Role overview

[1747] - Sr Machine Learning Engineer

Staffy

Published via Mainder

What you'll do

About the Role

We are looking for a Senior Machine Learning Engineer to lead the end-to-end design and implementation of large-scale, production-grade AI systems. This is a highly hands-on role focused on building, scaling, and operating ML systems that serve a high volume of users in real-world environments.

You will take ownership of ML system architecture — from data pipelines and model integration to inference, monitoring, and optimization — with a strong emphasis on AWS-based infrastructure and RAG architectures deployed at scale.

This is not a research role. We are looking for a senior systems builder who has successfully delivered AI/ML platforms in production and understands the challenges of reliability, performance, cost efficiency, and scalability in high-traffic environments.

You will collaborate closely with AI, data science, and product teams while operating with high autonomy and technical ownership.

This is a fully remote position, open to candidates based in LATAM, with a preference for Eastern or Central time zones to collaborate effectively with teams across the US, Europe, and India.


Responsibilities

  • Build and maintain production-grade data pipelines that power AI systems, integrating with existing infrastructure and developing new pipelines as needed

  • Design, implement, and deploy RAG architectures, embeddings pipelines, and LLM-powered features on AWS

  • Implement monitoring, observability, and evaluation frameworks for AI systems, including performance, cost, and output quality metrics

  • Rapidly prototype, test, and validate AI approaches, iterating from experimentation to production-ready solutions

  • Optimize LLM usage across the platform, including model selection, prompt engineering, and inference deployment

  • Collaborate closely with product and data science teams to translate business and customer needs into working AI systems

  • Ensure systems are scalable, maintainable, well-documented, and ready for long-term use


Requirements

Technical & Professional Experience

  • 10+ years of experience in machine learning engineering, data engineering, or a combination of both

  • 5+ years of experience building and deploying production AI applications using LLMs

  • 3+ years of hands-on experience with RAG architectures, vector databases, embeddings, and retrieval systems in production

  • Experience using AWS Bedrock for AI/ML workloads.

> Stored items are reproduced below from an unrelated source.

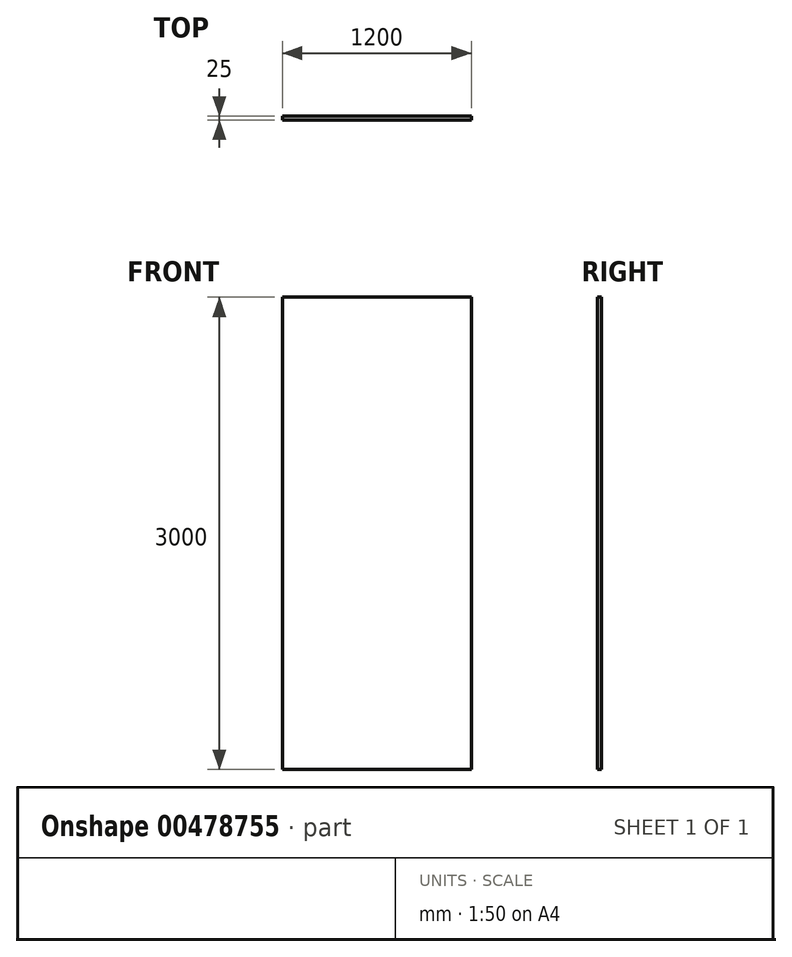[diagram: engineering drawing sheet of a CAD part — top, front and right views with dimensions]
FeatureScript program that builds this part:
annotation { "Feature Type Name" : "Feature", "Feature Type Description" : "" }
export const myFeature = defineFeature(function(context is Context, id is Id, definition is map)
    precondition{}
    {
        {
            var Q0;
            Q0=qCreatedBy(makeId("Front.planeOp"),FACE);
            var sketch = newSketch(context, id + "F0", { "sketchPlane" : qUnion([Q0])});
            skLineSegment(sketch, "E0.bottom", {"start": v(0, 0) * mm, "end": v(1200, 0) * mm});
            skLineSegment(sketch, "E0.top", {"start": v(0, 3000) * mm, "end": v(1200, 3000) * mm});
            skLineSegment(sketch, "E0.left", {"start": v(0, 0) * mm, "end": v(0, 3000) * mm});
            skLineSegment(sketch, "E0.right", {"start": v(1200, 0) * mm, "end": v(1200, 3000) * mm});
            skSolve(sketch);
        }
        {
            var Q0;
            Q0 = qSketchRegion(id + "F0", true);
            extrude(context, id + "F1", {"entities" : qUnion([Q0]), "depth" : 25 * mm});
        }
    });
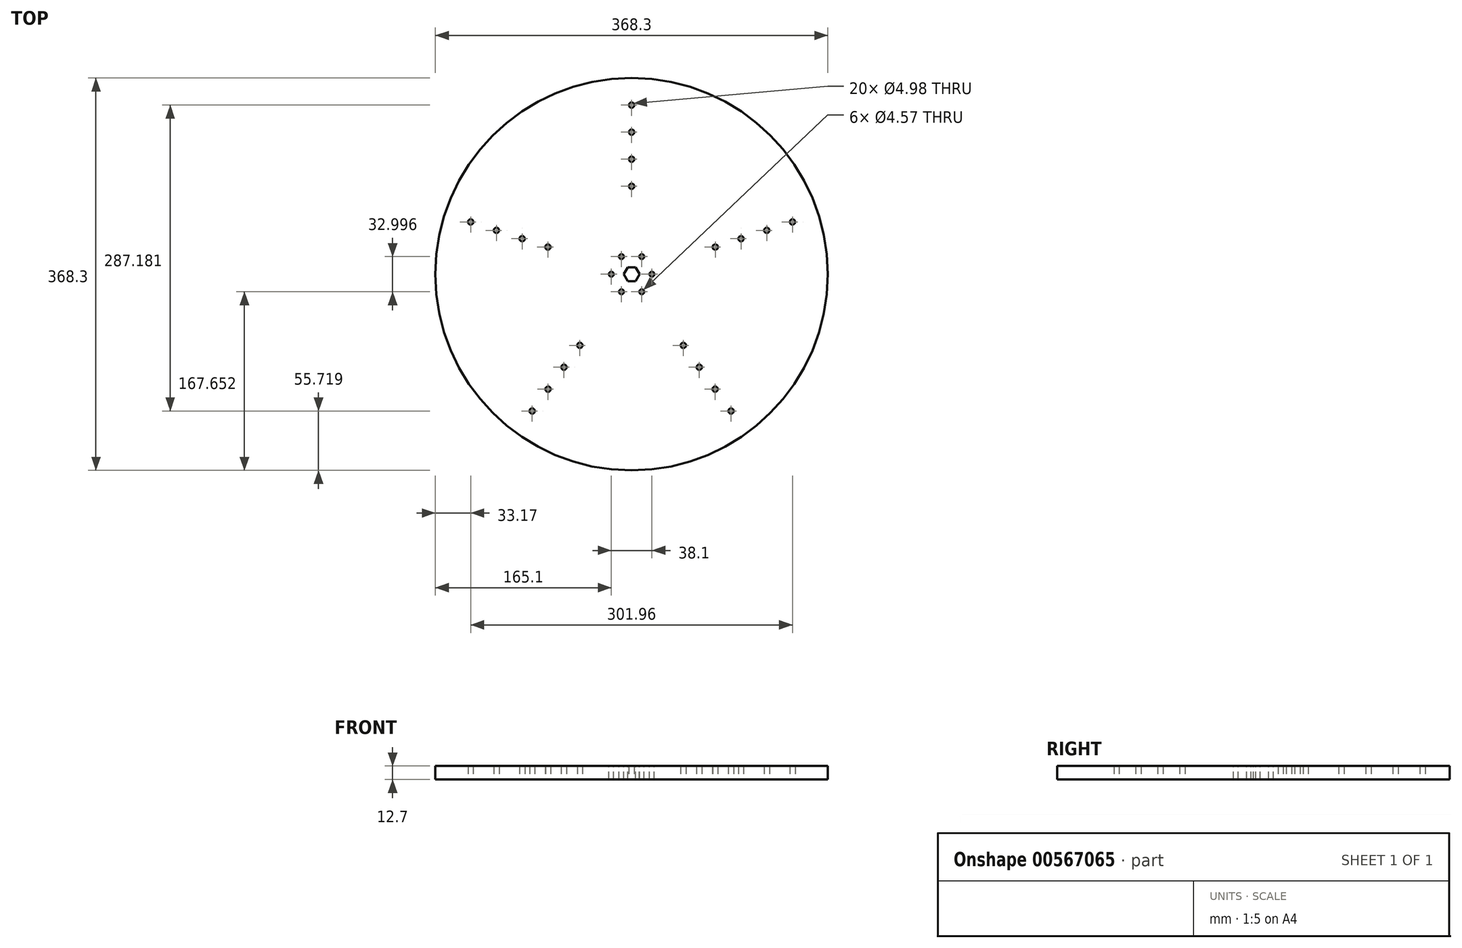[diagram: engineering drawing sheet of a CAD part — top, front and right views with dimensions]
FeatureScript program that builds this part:
annotation { "Feature Type Name" : "Feature", "Feature Type Description" : "" }
export const myFeature = defineFeature(function(context is Context, id is Id, definition is map)
    precondition{}
    {
        {
            var Q0;
            Q0=qCreatedBy(makeId("Top.planeOp"),FACE);
            var sketch = newSketch(context, id + "F0", { "sketchPlane" : qUnion([Q0])});
            skLineSegment(sketch, "E0", {"start": v(-174.54, 58.71) * mm, "end": v(-174.54, 58.71) * mm});
            skArc(sketch, "E1.cCircle", {"start": v(-174.54, 58.71) * mm, "mid": v(-175.72, -55.1) * mm, "end": v(-109.78, -147.85) * mm});
            skLineSegment(sketch, "E1.0", {"start": v(133.8, -184.15) * mm, "end": v(-133.8, -184.15) * mm, "construction": true});
            skLineSegment(sketch, "E1.1", {"start": v(-133.8, -184.15) * mm, "end": v(-216.48, 70.34) * mm, "construction": true});
            skLineSegment(sketch, "E1.2", {"start": v(-216.48, 70.34) * mm, "end": v(0, 227.62) * mm, "construction": true});
            skLineSegment(sketch, "E1.3", {"start": v(0, 227.62) * mm, "end": v(216.48, 70.34) * mm, "construction": true});
            skLineSegment(sketch, "E1.4", {"start": v(216.48, 70.34) * mm, "end": v(133.8, -184.15) * mm, "construction": true});
            skPoint(sketch, "E1.0.midPoint", {"position": v(0, -184.15) * mm});
            skLineSegment(sketch, "E2", {"start": v(0, 227.62) * mm, "end": v(0, 0) * mm, "construction": true});
            skLineSegment(sketch, "E3", {"start": v(-216.48, 70.34) * mm, "end": v(0, 0) * mm, "construction": true});
            skLineSegment(sketch, "E4", {"start": v(-133.8, -184.15) * mm, "end": v(0, 0) * mm, "construction": true});
            skLineSegment(sketch, "E5", {"start": v(133.8, -184.15) * mm, "end": v(0, 0) * mm, "construction": true});
            skLineSegment(sketch, "E6", {"start": v(216.48, 70.34) * mm, "end": v(0, 0) * mm, "construction": true});
            skLineSegment(sketch, "E7.bottom", {"start": v(1.9, 57.15) * mm, "end": v(-1.9, 57.15) * mm, "construction": true});
            skLineSegment(sketch, "E7.top", {"start": v(1.9, 209.55) * mm, "end": v(-1.9, 209.55) * mm, "construction": true});
            skLineSegment(sketch, "E7.left", {"start": v(1.9, 57.15) * mm, "end": v(1.9, 209.55) * mm, "construction": true});
            skLineSegment(sketch, "E7.right", {"start": v(-1.9, 57.15) * mm, "end": v(-1.9, 209.55) * mm, "construction": true});
            skArc(sketch, "E8.trimOffspring", {"start": v(-109.78, -147.85) * mm, "mid": v(175.72, 55.1) * mm, "end": v(-174.54, 58.71) * mm});
            skCircle(sketch, "E9", {"center": v(0, 82.55) * mm, "radius": 2.49 * mm});
            skCircle(sketch, "E10.0.1.0", {"center": v(0, 107.95) * mm, "radius": 2.49 * mm});
            skCircle(sketch, "E10.0.2.0", {"center": v(0, 133.35) * mm, "radius": 2.49 * mm});
            skLineSegment(sketch, "E10.direction1", {"start": v(0, 82.55) * mm, "end": v(25.4, 82.55) * mm, "construction": true});
            skLineSegment(sketch, "E10.direction2", {"start": v(0, 82.55) * mm, "end": v(0, 107.95) * mm, "construction": true});
            skCircle(sketch, "E11.0.0.3", {"center": v(0, 158.75) * mm, "radius": 2.49 * mm});
            skCircle(sketch, "E12.1.0", {"center": v(-78.5, 25.5) * mm, "radius": 2.49 * mm});
            skCircle(sketch, "E12.1.1", {"center": v(-102.67, 33.36) * mm, "radius": 2.49 * mm});
            skCircle(sketch, "E12.1.2", {"center": v(-126.82, 41.2) * mm, "radius": 2.49 * mm});
            skCircle(sketch, "E12.1.3", {"center": v(-150.98, 49.06) * mm, "radius": 2.49 * mm});
            skCircle(sketch, "E12.2.0", {"center": v(-48.52, -66.78) * mm, "radius": 2.49 * mm});
            skCircle(sketch, "E12.2.1", {"center": v(-63.45, -87.33) * mm, "radius": 2.49 * mm});
            skCircle(sketch, "E12.2.2", {"center": v(-78.38, -107.88) * mm, "radius": 2.49 * mm});
            skCircle(sketch, "E12.2.3", {"center": v(-93.31, -128.43) * mm, "radius": 2.49 * mm});
            skCircle(sketch, "E12.3.0", {"center": v(48.52, -66.78) * mm, "radius": 2.49 * mm});
            skCircle(sketch, "E12.3.1", {"center": v(63.45, -87.33) * mm, "radius": 2.49 * mm});
            skCircle(sketch, "E12.3.2", {"center": v(78.38, -107.88) * mm, "radius": 2.49 * mm});
            skCircle(sketch, "E12.3.3", {"center": v(93.31, -128.43) * mm, "radius": 2.49 * mm});
            skCircle(sketch, "E12.4.0", {"center": v(78.5, 25.5) * mm, "radius": 2.49 * mm});
            skCircle(sketch, "E12.4.1", {"center": v(102.67, 33.36) * mm, "radius": 2.49 * mm});
            skCircle(sketch, "E12.4.2", {"center": v(126.82, 41.2) * mm, "radius": 2.49 * mm});
            skCircle(sketch, "E12.4.3", {"center": v(150.98, 49.06) * mm, "radius": 2.49 * mm});
            skLineSegment(sketch, "E13", {"start": v(-1.9, 177.8) * mm, "end": v(1.9, 177.8) * mm, "construction": true});
            skSolve(sketch);
        }
        {
            var Q0;
            Q0=makeQuery(id+"F0.imprint","IMPRINT",FACE,{"disambiguationData":[TD([[makeQuery(id+"F0.imprint","IMPRINT",EDGE,{"derivedFrom":sQuery(id+"F0.wireOp",EDGE,"E1.cCircle")}),1.0]])]});
            extrude(context, id + "F1", {"entities" : qUnion([Q0]), "depth" : 12.7 * mm, "offsetDistance" : 25.4 * mm});
        }
        {
            var Q0;
            Q0=makeQuery(id+"F1.opExtrude","CAP_FACE",FACE,{"disambiguationData":[OSD([sQuery(id+"F0.wireOp",EDGE,"E1.cCircle"),sQuery(id+"F0.wireOp",EDGE,"E8.trimOffspring"),sQuery(id+"F0.wireOp",EDGE,"E9"),sQuery(id+"F0.wireOp",EDGE,"E10.0.1.0"),sQuery(id+"F0.wireOp",EDGE,"E10.0.2.0"),sQuery(id+"F0.wireOp",EDGE,"E11.0.0.3"),sQuery(id+"F0.wireOp",EDGE,"E12.1.0"),sQuery(id+"F0.wireOp",EDGE,"E12.1.1"),sQuery(id+"F0.wireOp",EDGE,"E12.1.2"),sQuery(id+"F0.wireOp",EDGE,"E12.1.3"),sQuery(id+"F0.wireOp",EDGE,"E12.2.0"),sQuery(id+"F0.wireOp",EDGE,"E12.2.1"),sQuery(id+"F0.wireOp",EDGE,"E12.2.2"),sQuery(id+"F0.wireOp",EDGE,"E12.2.3"),sQuery(id+"F0.wireOp",EDGE,"E12.3.0"),sQuery(id+"F0.wireOp",EDGE,"E12.3.1"),sQuery(id+"F0.wireOp",EDGE,"E12.3.2"),sQuery(id+"F0.wireOp",EDGE,"E12.3.3"),sQuery(id+"F0.wireOp",EDGE,"E12.4.0"),sQuery(id+"F0.wireOp",EDGE,"E12.4.1"),sQuery(id+"F0.wireOp",EDGE,"E12.4.2"),sQuery(id+"F0.wireOp",EDGE,"E12.4.3")])],"isStart":false});
            var sketch = newSketch(context, id + "F2", { "sketchPlane" : qUnion([Q0])});
            skCircle(sketch, "E14.cCircle", {"center": v(0, 0) * mm, "radius": 6.41 * mm, "construction": true});
            skLineSegment(sketch, "E14.0", {"start": v(-3.7, 6.41) * mm, "end": v(3.7, 6.41) * mm});
            skLineSegment(sketch, "E14.1", {"start": v(3.7, 6.41) * mm, "end": v(7.4, 0) * mm});
            skLineSegment(sketch, "E14.2", {"start": v(7.4, 0) * mm, "end": v(3.7, -6.41) * mm});
            skLineSegment(sketch, "E14.3", {"start": v(3.7, -6.41) * mm, "end": v(-3.7, -6.41) * mm});
            skLineSegment(sketch, "E14.4", {"start": v(-3.7, -6.41) * mm, "end": v(-7.4, 0) * mm});
            skLineSegment(sketch, "E14.5", {"start": v(-7.4, 0) * mm, "end": v(-3.7, 6.41) * mm});
            skPoint(sketch, "E14.0.midPoint", {"position": v(0, 6.41) * mm});
            skCircle(sketch, "E15", {"center": v(-19.05, 0) * mm, "radius": 2.29 * mm});
            skCircle(sketch, "E16.1.0", {"center": v(-9.53, -16.5) * mm, "radius": 2.29 * mm});
            skCircle(sketch, "E16.2.0", {"center": v(9.52, -16.5) * mm, "radius": 2.29 * mm});
            skCircle(sketch, "E16.3.0", {"center": v(19.05, 0) * mm, "radius": 2.29 * mm});
            skCircle(sketch, "E16.4.0", {"center": v(9.53, 16.5) * mm, "radius": 2.29 * mm});
            skCircle(sketch, "E16.5.0", {"center": v(-9.52, 16.5) * mm, "radius": 2.29 * mm});
            skSolve(sketch);
        }
        {
            var Q0;
            Q0=qSketchRegion(id+"F2",true);
            var Q1;
            Q1=makeQuery(id+"F1.opExtrude","CAP_FACE",FACE,{"disambiguationData":[OSD([sQuery(id+"F0.wireOp",EDGE,"E1.cCircle"),sQuery(id+"F0.wireOp",EDGE,"E8.trimOffspring"),sQuery(id+"F0.wireOp",EDGE,"E9"),sQuery(id+"F0.wireOp",EDGE,"E10.0.1.0"),sQuery(id+"F0.wireOp",EDGE,"E10.0.2.0"),sQuery(id+"F0.wireOp",EDGE,"E11.0.0.3"),sQuery(id+"F0.wireOp",EDGE,"E12.1.0"),sQuery(id+"F0.wireOp",EDGE,"E12.1.1"),sQuery(id+"F0.wireOp",EDGE,"E12.1.2"),sQuery(id+"F0.wireOp",EDGE,"E12.1.3"),sQuery(id+"F0.wireOp",EDGE,"E12.2.0"),sQuery(id+"F0.wireOp",EDGE,"E12.2.1"),sQuery(id+"F0.wireOp",EDGE,"E12.2.2"),sQuery(id+"F0.wireOp",EDGE,"E12.2.3"),sQuery(id+"F0.wireOp",EDGE,"E12.3.0"),sQuery(id+"F0.wireOp",EDGE,"E12.3.1"),sQuery(id+"F0.wireOp",EDGE,"E12.3.2"),sQuery(id+"F0.wireOp",EDGE,"E12.3.3"),sQuery(id+"F0.wireOp",EDGE,"E12.4.0"),sQuery(id+"F0.wireOp",EDGE,"E12.4.1"),sQuery(id+"F0.wireOp",EDGE,"E12.4.2"),sQuery(id+"F0.wireOp",EDGE,"E12.4.3")])],"isStart":true});
            extrude(context, id + "F3", {"entities" : qUnion([Q0]), "operationType" : NewBodyOperationType.REMOVE, "endBound" : BoundingType.UP_TO_SURFACE, "oppositeDirection" : true, "endBoundEntityFace" : qUnion([Q1]), "depth" : 25.4 * mm, "offsetDistance" : 25.4 * mm});
        }
    });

  • Strong data engineering skills, including pipeline design, data transformation, and large-scale dataset handling

  • Solid software engineering fundamentals, including version control, testing, CI/CD, and code review practices

Ways of Working

  • Ability to work independently with minimal supervision while collaborating effectively with cross-functional teams

  • Strong ownership mindset and accountability for end-to-end delivery

  • Active use of AI-assisted development tools (e.g., Cursor, Claude Code, GitHub Copilot) in daily workflows

Nice to Have

  • Experience with LLM fine-tuning and a clear understanding of when to fine-tune versus rely on prompt engineering

  • Background in retail, e-commerce, or product data domains

  • Experience with Python, Node.js, and modern application development stacks

  • Experience optimizing AI models for cost-efficient inference at scale


Benefits

  • 100% remote work

  • International contractor contract with competitive USD compensation

  • Stable, long-term client engagement

  • Flexible schedule and high autonomy

  • Exposure to complex, large-scale technical challenges

  • Supportive, inclusive, and collaborative engineering culture


About the Company

We are technology agency with over 10 years of experience delivering high-impact software solutions for international clients, primarily across the US and Canada. We partner with leading companies to build scalable, secure, and data-driven platforms, embedding our engineers directly with client teams as trusted long-term partners. Our culture is remote-first and grounded in technical excellence, ownership, collaboration, and accountability.